Comparison of antinociceptive action of morphine in the periaqueductal gray, medial and paramedial medulla in rat.

Microinjection of morphine (5 micrograms) through stereotaxically implanted microinjection cannulas into the periaqueductal gray (104 sites), medial (n. raphe magnus; 26 sites) and paramedial (n. reticulogigantocellularis; 49 sites) medulla resulted in an increase in the latency of supraspinally (hot-plate) and spinally (tail-flick)-mediated responses evoked by thermal stimuli.
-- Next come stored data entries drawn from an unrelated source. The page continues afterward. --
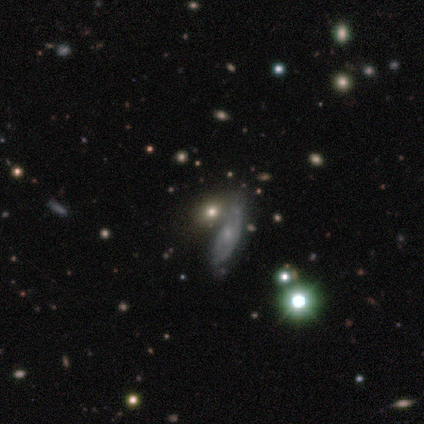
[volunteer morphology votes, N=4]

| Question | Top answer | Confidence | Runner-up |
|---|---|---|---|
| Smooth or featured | featured or disk | 75% | smooth (25%) |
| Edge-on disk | no | 100% | — |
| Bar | no | 67% | weak (33%) |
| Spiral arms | no | 67% | yes (33%) |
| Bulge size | small | 67% | moderate (33%) |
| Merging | none | 75% | minor disturbance (25%) |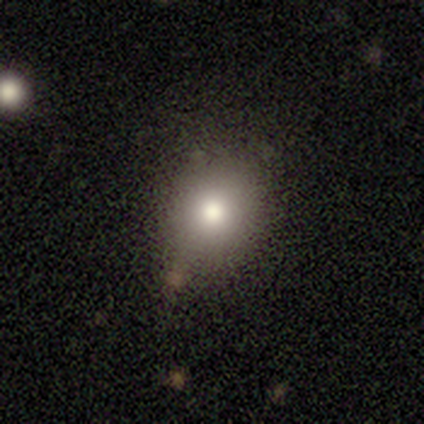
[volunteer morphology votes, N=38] A smooth galaxy with no disk features (74%) that is round (68%).

Vote fractions:
- Smooth or featured? smooth: 74% / featured or disk: 18% / star or artifact: 8%
- How rounded? round: 68% / in between: 32% / cigar-shaped: 0%
- Merging? none: 83% / minor disturbance: 14% / merger: 3% / major disturbance: 0%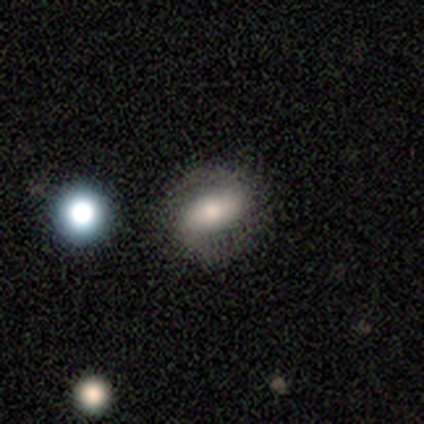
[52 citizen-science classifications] Overall: featured or disk (56%; smooth 40%). Edge-on disk: no (97%). Bar: no (54%; weak 29%). Spiral arms: yes (82%). Spiral arm count: 2 (87%). Spiral winding: medium (43%; tight 35%). Bulge size: moderate (50%; large 21%). Merging: none (72%).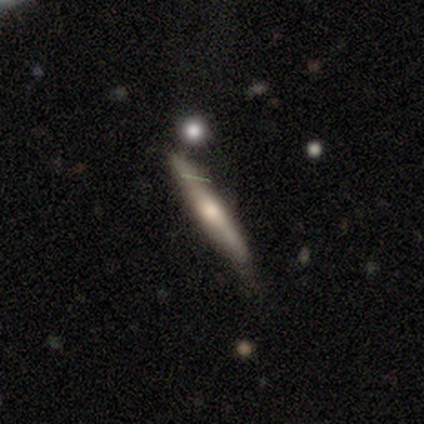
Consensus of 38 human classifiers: smooth-or-featured: featured or disk: 53% | smooth: 42% | star or artifact: 5%
  disk-edge-on: yes: 90% | no: 10%
    edge-on-bulge: rounded: 83% | none: 11% | boxy: 6%
  merging: none: 61% | minor disturbance: 33% | major disturbance: 6% | merger: 0%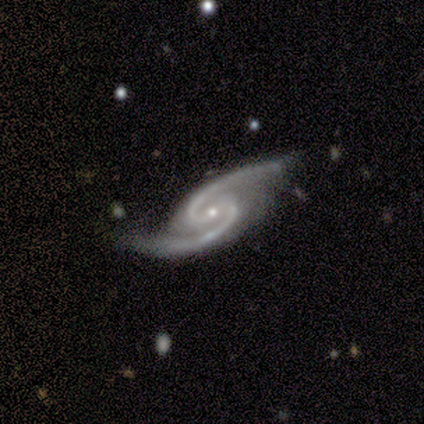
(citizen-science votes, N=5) Smooth or featured? featured or disk (100%)
Edge-on disk? no (100%)
Bar? weak (60%)
Spiral arms? yes (100%)
Spiral winding? medium (80%)
Spiral arm count? 2 (100%)
Bulge size? small (80%)
Merging? none (100%)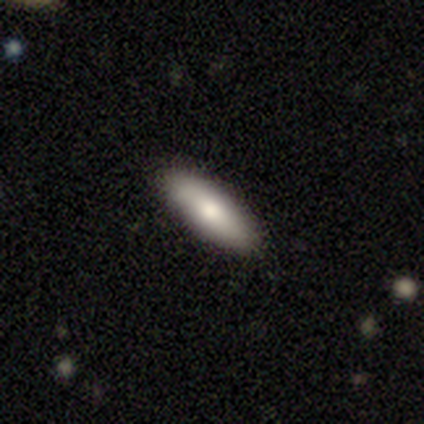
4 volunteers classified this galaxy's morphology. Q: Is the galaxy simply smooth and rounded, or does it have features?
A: smooth — 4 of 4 (100%).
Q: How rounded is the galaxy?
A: in between — 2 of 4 (50%, tied with cigar-shaped).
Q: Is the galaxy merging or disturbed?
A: none — 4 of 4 (100%).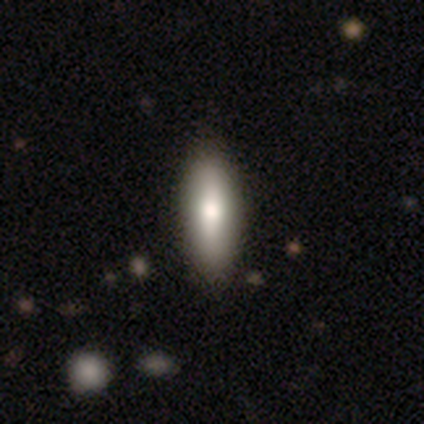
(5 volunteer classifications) Volunteers were most divided on "how rounded": cigar-shaped: 60%, in between: 40%, round: 0%. More confident: smooth or featured — smooth (100%); merging — none (100%).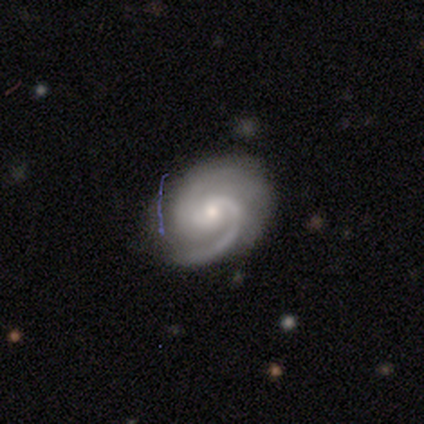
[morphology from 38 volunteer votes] This is clearly a featured or disk galaxy (89%). It is clearly not viewed edge-on (100%). Bar: possibly no (56%). Spiral arm pattern: clearly yes (97%). Spiral arm count: likely 2 (76%). Spiral winding: possibly medium (55%). Central bulge: likely small (68%). Merging: likely none (77%).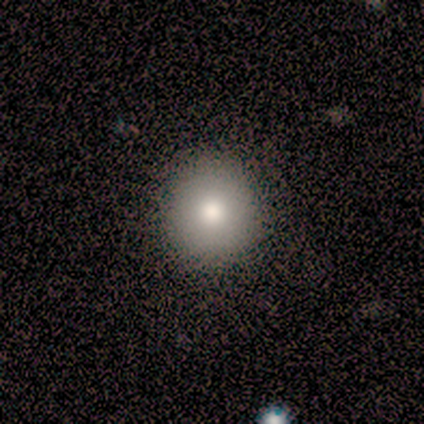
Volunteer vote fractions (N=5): A smooth galaxy with no disk features (60%) that is round (67%).

Vote fractions:
- Smooth or featured? smooth: 60% / star or artifact: 40% / featured or disk: 0%
- How rounded? round: 67% / in between: 33% / cigar-shaped: 0%
- Merging? none: 67% / minor disturbance: 33% / major disturbance: 0% / merger: 0%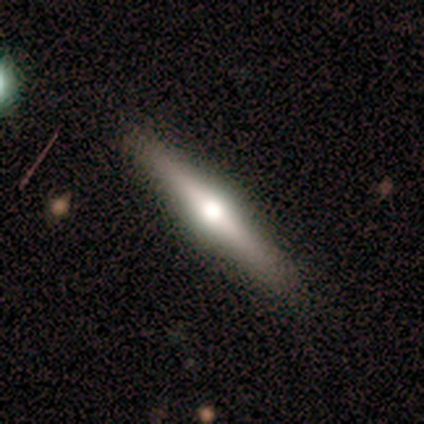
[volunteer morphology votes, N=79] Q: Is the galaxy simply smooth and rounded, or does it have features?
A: featured or disk — 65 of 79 (82%).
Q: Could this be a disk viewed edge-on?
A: yes — 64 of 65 (98%).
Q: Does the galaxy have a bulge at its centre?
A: rounded — 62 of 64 (97%).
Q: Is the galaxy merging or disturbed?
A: none — 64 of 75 (85%).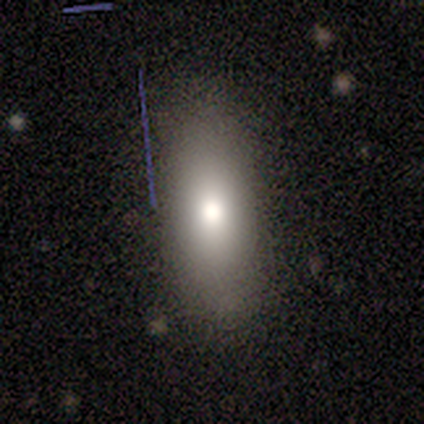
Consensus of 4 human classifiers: smooth-or-featured: smooth: 100% | featured or disk: 0% | star or artifact: 0%
  how-rounded: in between: 75% | round: 25% | cigar-shaped: 0%
  merging: none: 75% | minor disturbance: 25% | major disturbance: 0% | merger: 0%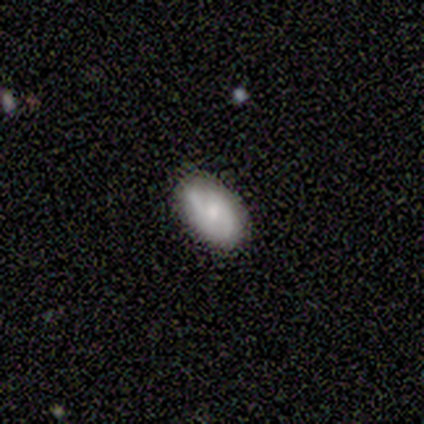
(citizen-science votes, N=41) featured or disk 63%, smooth 32%, star or artifact 5%. Down the decision tree: edge-on disk — no (96%); bar — no (44%); spiral arms — yes (92%); spiral arm count — 2 (78%); spiral winding — medium (52%); bulge size — moderate (52%); merging — none (90%).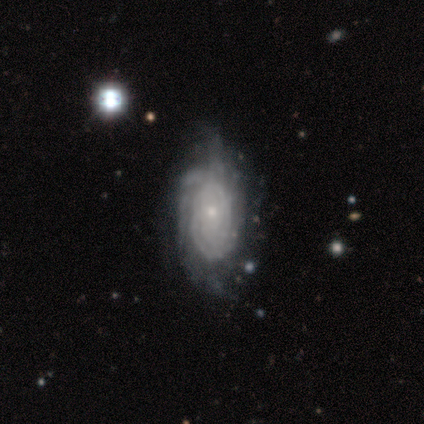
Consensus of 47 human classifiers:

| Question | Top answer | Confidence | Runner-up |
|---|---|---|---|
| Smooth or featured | featured or disk | 79% | smooth (17%) |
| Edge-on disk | no | 100% | — |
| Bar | no | 89% | weak (8%) |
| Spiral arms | yes | 86% | no (14%) |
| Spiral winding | tight | 84% | medium (12%) |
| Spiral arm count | can't tell | 62% | 3 (12%) |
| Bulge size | small | 65% | moderate (24%) |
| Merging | none | 42% | minor disturbance (38%) |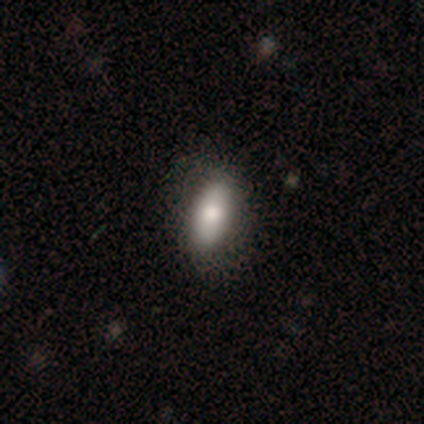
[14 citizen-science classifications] Smooth or featured? 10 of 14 (71%) said smooth. How rounded? 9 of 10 (90%) said in between. Merging? 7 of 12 (58%) said none.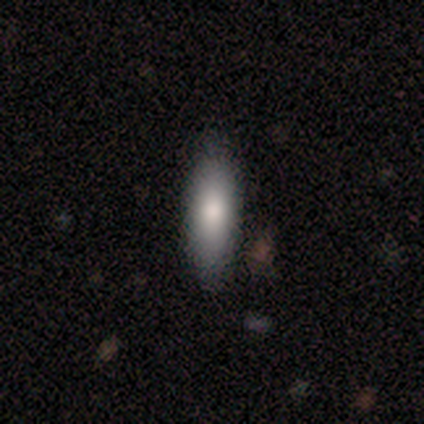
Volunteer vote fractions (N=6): Smooth or featured? 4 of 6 (67%) said smooth. How rounded? 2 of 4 (50%, tied with cigar-shaped) said in between. Merging? 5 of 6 (83%) said none.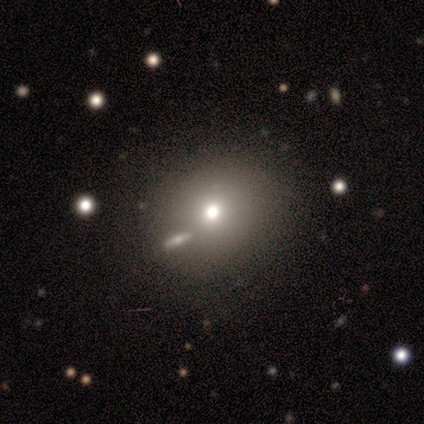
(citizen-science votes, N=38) This is likely a smooth galaxy (61%). How rounded: clearly round (87%). Merging: clearly none (84%).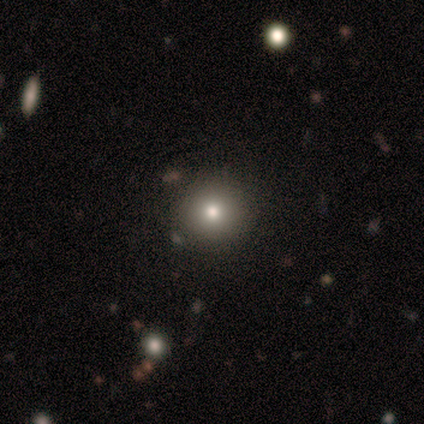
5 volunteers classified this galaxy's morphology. Volunteers were most divided on "smooth or featured": smooth: 60%, featured or disk: 40%, star or artifact: 0%. More confident: how rounded — round (100%); merging — none (80%).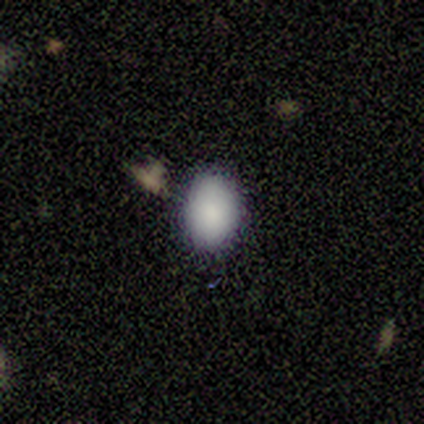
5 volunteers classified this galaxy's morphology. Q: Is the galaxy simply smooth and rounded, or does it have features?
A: smooth — 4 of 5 (80%).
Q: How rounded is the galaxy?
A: in between — 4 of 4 (100%).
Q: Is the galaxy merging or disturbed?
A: none — 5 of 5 (100%).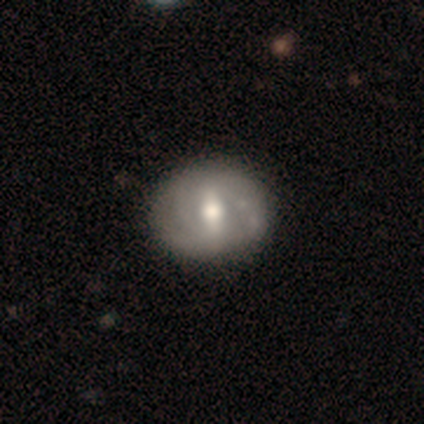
featured or disk 60%, smooth 40%, star or artifact 0%. Down the decision tree: edge-on disk — no (100%); bar — weak (67%); spiral arms — yes (100%); spiral arm count — 2 (33%, tied with 3 and 4); spiral winding — tight (67%); bulge size — moderate (100%); merging — none (100%).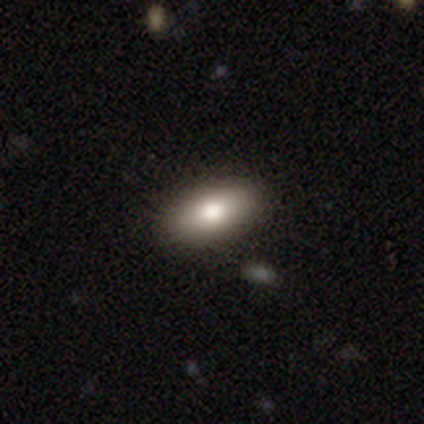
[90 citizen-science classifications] Smooth or featured? 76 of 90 (84%) said smooth. How rounded? 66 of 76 (87%) said in between. Merging? 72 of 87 (83%) said none.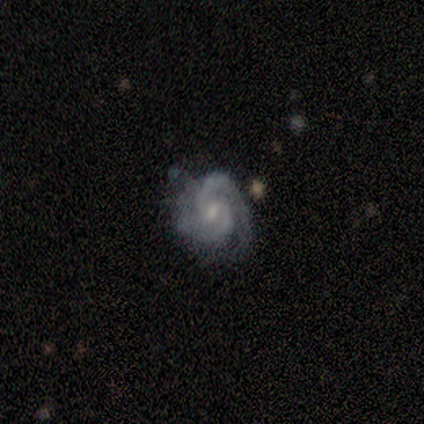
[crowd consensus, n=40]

This effect of intracerebral morphine on both hot-plate and tail-flick was dose-dependent, and reversed by systemically administered naloxone as well as by naloxone administered by microinjection into the same site. On the basis of frequency of occurrence, time of onset and magnitude of effect of the minimum effective dose, we could demonstrate no difference between the efficacy of morphine acting at sites in the periaqueductal gray, n. raphe magnus or n. reticulogigantocellularis on the supraspinally mediated response. In all areas examined, morphine was able to produce the maximum elevation in response latency. The microinjection of morphine into the periaqueductal gray frequently produced a total block of the thermally evoked spinally mediated tail-flick reflex. Unlike the periaqueductal gray, the systems through which opiates act in the n. raphe magnus or the n. reticulogigantocellularis to suppress spinal reflex activity displayed a clear plateau in their physiological effects. Microinjections of morphine into the n. raphe magnus or n. reticulogigantocellularis never produced a complete block of the spinal reflex. Further increases in inhibition could not be achieved by either a 3-fold increase in dose or bilateral injections into the paramedial medulla. The failure to block spinal reflex activity often occurred at sites where morphine would completely block the hot-plate response. These observations indicate that opiate receptor-linked systems in the mesencephalon and medulla can significantly attenuate the coordinated escape behavior otherwise evoked by a high-intensity thermal stimuli. We find there is no difference in the physiological efficacy of morphine acting in those regions on supraspinally mediated measures of pain responding. The differential effect on spinally mediated reflex function suggests that these several opiate linked systems produce their effect by discriminable mechanisms.